Call it the voodoo of victory.
It is strange. It is powerful. It is downright mystical, and it seduces great swaths of University of Maryland basketball fans around this time of year.
As they fanned across College Park before last night's opening- round game in search of their totems, these high priests and priestesses of superstition were sure that they could conjure a victory for their Terrapins in the NCAA tournament by wearing a lucky shirt or sitting rigidly on a magic bar stool or sliding on their class rings precisely one minute before tip-off. Their compulsive attachment to incantations and charms was rewarded yesterday with an 85-70 victory over Siena at MCI Center.
None of the amateur mystics suffers more for good fortune then Dale Dickerhoof.
A cloud follows Dickerhoof around.
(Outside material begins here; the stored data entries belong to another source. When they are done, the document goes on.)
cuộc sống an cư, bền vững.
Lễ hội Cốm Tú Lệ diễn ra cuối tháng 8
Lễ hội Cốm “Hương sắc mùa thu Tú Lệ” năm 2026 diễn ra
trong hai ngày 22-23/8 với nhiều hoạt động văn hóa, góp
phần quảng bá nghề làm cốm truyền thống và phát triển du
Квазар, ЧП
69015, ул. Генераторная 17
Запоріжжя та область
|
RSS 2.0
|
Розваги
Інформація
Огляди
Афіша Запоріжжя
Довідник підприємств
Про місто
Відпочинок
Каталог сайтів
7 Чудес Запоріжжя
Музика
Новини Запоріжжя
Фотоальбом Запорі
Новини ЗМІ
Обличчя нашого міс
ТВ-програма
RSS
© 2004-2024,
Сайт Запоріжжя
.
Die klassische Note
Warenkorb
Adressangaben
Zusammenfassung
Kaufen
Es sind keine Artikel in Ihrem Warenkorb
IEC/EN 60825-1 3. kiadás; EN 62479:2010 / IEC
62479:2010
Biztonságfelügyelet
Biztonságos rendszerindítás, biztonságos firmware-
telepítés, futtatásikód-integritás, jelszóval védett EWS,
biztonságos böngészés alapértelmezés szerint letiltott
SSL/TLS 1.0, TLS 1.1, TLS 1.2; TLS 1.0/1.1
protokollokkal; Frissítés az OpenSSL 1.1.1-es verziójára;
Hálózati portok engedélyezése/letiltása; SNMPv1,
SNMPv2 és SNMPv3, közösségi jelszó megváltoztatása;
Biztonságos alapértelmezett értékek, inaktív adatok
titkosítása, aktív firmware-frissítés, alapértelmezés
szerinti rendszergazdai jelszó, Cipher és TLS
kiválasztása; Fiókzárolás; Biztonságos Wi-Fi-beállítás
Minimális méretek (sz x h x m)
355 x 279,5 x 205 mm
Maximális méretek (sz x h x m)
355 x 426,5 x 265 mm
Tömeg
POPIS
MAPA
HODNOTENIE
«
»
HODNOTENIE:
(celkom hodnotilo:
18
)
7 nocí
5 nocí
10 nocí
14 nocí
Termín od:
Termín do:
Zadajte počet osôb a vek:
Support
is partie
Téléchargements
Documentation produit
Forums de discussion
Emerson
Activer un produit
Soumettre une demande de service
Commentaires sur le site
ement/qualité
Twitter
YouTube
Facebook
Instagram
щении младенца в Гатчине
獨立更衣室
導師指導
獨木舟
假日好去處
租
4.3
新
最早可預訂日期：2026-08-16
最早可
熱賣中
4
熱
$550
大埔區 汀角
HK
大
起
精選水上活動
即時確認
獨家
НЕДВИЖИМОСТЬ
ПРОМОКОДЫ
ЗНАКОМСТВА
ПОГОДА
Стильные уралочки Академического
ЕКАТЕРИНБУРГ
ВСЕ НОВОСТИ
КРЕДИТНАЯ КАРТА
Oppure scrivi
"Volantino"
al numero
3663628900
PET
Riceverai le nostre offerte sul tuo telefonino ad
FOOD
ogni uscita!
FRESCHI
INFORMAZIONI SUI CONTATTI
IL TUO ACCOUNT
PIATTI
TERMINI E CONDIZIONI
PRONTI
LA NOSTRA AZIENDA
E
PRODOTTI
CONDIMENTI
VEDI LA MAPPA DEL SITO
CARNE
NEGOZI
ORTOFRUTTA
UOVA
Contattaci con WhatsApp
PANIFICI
He brings gloom and misery and anguish to any unfortunate team he watches in person.
His friends have exiled him to the parking lot, with the sad wretches who can't get in -- even though he has season tickets. They've been known to run out to the parking lot when the team is doing poorly and interrogate Dickerhoof to make sure he has not set foot in the arena.
He sits in his car, listening to the game on the radio. He even sat alone in his rented ride after flying to Charlotte for this year's Atlantic Coast Conference tournament.
"It's hard," said Dickerhoof, 52, a University of Maryland alumnus and major in the U.S. Park Police. "They do very well when I'm not there."
Bernie Brew is another such cursed soul. He runs the Maryland Book Exchange across the street from his alma mater, serving faithfully for 35 years. But he is a bad seed, and he knows it.
One year, he missed the first four games of the basketball season, and the team won every time. The choice was clear. He had to step back. He gave away all the rest of his season tickets, and the team ended up undefeated at home for the year.
He makes up for his absences by laying claim to a piece of R.J. Bentley's, a popular pub near campus. He ropes off a section by the bar before each game and calls it the FOB Lounge, short for the Friends of Bernie. He sits in the same magic seat game after game until his beloved Terps lose one, then he castigates himself with self-banishment to another stool in the lounge until the team rights itself and he is allowed to return.
Susan Wilkes also pays a steep price to obtain a happy outcome for the Terps.
Before each game, she heads off to the mall to buy a new shirt, because she thinks it's bad luck to wear the same shirt to two games. She has attended hundreds over the years, first as the school's head cheerleader in the 1980s and now as a jet-setting fan who flies from her home in Minnesota to the East Coast for games a dozen or so times a year.
Swaddled in her new shirt, she must enter the arena exactly one hour before game time or the basketball gods will frown. She bought airline tickets to attend last night's game weeks in advance, even before the tournament seedings were announced. But when she realized it wouldn't get her there at the appointed hour, she threw out the tickets and bought another set.
"I start to throw out all positive energy," said Wilkes, 40. "I'm a real true believer in positive energy. . . . It's like momentum. The team becomes unstoppable."
It is in search of good vibes that Terps fans turn to the mysterious Testudo, an 80-year-old bronze turtle that guards the entrance to McKeldin Library at the center of campus. Legend has it that rubbing his nose, a grand appendage that juts boldly into the air, will bring good luck.
Generations of seekers have polished Testudo's nose to a golden sheen. It was once just a place to stop before a tough exam. But it has been co-opted by rabid sports fans. They left offerings of oranges when the Terps played in the Orange Bowl. They place cupcakes there when the opponent is a pushover and candles when night falls on a difficult contest.
Yesterday, joggers veered off their paths to seek Testudo; scholars shifted piles of books from one hand to the other to get a better grip on the golden nose; and newcomers to the tradition approached the talisman with tentative hope.
Jay Klein, a 19-year-old accounting major, was drawn to the statue, even though he boasted that luck was not sorely needed for the No. 1-seeded Terps' contest against the 16th-seeded Siena.
"I hate to jinx us," he said smiling and fidgeting.
He paused a moment, shifted his feet. Then he reached out and caressed the nose anyway, just in case.